For understanding the MI, I have provided a small dataset like this: $$ \begin{matrix} &f_1&f_2 &f_3\\ c_2 & -1 & 0 & 1\\ c_1 & 0 & 1 & -1\\ c_1 & 1 &-1 & 0\\ c_2 & 0 & 1 & 1 \end{matrix} $$ where $f_1,f_2,f_3$ are 3 features for classification and $c_1, c_2$ are my classes.

  • How can I calculate joint probabilistic density, $p(x,y)$ in this example?
  • Can any one explain how can i calculate mutual information in this example using of above equation, $I(x,y)$?
2

There are 2 best solutions below

0
On BEST ANSWER

Take the first feature $f_1$ and build the join histogram $(feature\ state,class\ state)$. Your features have $3$ possible states $\{-1,0,1\}$, classes have $2$ possible states $\{c=1,c=2\}$. To build the histogram simply count the join occurrences:

\begin{array}{|c|c|c|} \hline & c=1 & c=2 \\ \hline f_1=-1 & 0 & 1 \\ \hline f_1=0 & 1 & 1 \\ \hline f_1=+1 & 1 & 0 \\ \hline \end{array}

You see that $f_1=0$ is uninformative, because $c=1$ or $c=2$ are possible with equal probability. However if $f_1=-1$, with the data we have, it is a priori $c=2$ (because you have zero count for $c=1$). Mutual informative exactly quantify this. To compute it, you must first normalize your 2D histogram such that $\sum h_{ij}=1$ and you must compute marginals $p(feature)$ and $p(class)$

$$ p(feature,class)=\left(\begin{array}{cc} 0 & \frac{1}{4} \\ \frac{1}{4} & \frac{1}{4} \\ \frac{1}{4} & 0 \\ \end{array}\right),\ p(feature)=\left(\begin{array}{c} \frac{1}{4} \\ \frac{1}{2} \\ \frac{1}{4} \\ \end{array}\right),\ p(class)=\left(\frac{1}{2},\ \frac{1}{2}\right) $$ then compute: $I(x,y)=\int\int p(x,y) \frac{\log p(x,y)}{ p(x) \cdot p(y)}dxdy$ as follows: $$ I(feature, class)=\sum_{i=1,2,3}\sum_{j=1,2}p(feature\ i,class\ j)\log\frac{p(feature\ i,class\ j)}{p(feature\ i)p(class\ j)} $$ Then repeat the same computation for feature $f_2$ and $f_3$. The one with the highest mutual information is the most discriminative for guessing the class.

3
On

Sure. You have 3 natural bins, $\{\{-1\},\{0\},\{1\}\}$ (sometimes the bin-division is not so easy. It can even be the hardest part, say for example you have floating point numbers and no natural bounds of data.).

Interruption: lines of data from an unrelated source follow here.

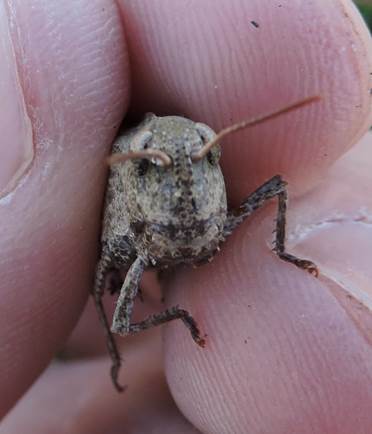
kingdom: Animalia
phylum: Arthropoda
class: Insecta
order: Orthoptera
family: Acrididae
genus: Chortophaga
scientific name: Chortophaga viridifasciata
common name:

Discrete set makes our double integral a double sum. Let us estimate $p(x,y)$ we start $f_1,c_1$: we have two measurements, one 0 and one 1, density becomes $\{0,1/2,1/2\}$

Now do the same for all others.

For $p(x)$ we just count all $f_1$ regardless of $k$ in $c_k$: for 1: we have 1 "-1"s, 2 "0"s and 1 "1"s this gives us density $\{1/4,2/4,1/4\}$ for $f_1$. Now continue for the others.

For $p(y)$ you do the same counting but row-wise instead of column-wise.

Once you have calculated estimates for $p(x,y)$, $p(x)$, $p(y)$, you just plug in the values and calculate the double sum.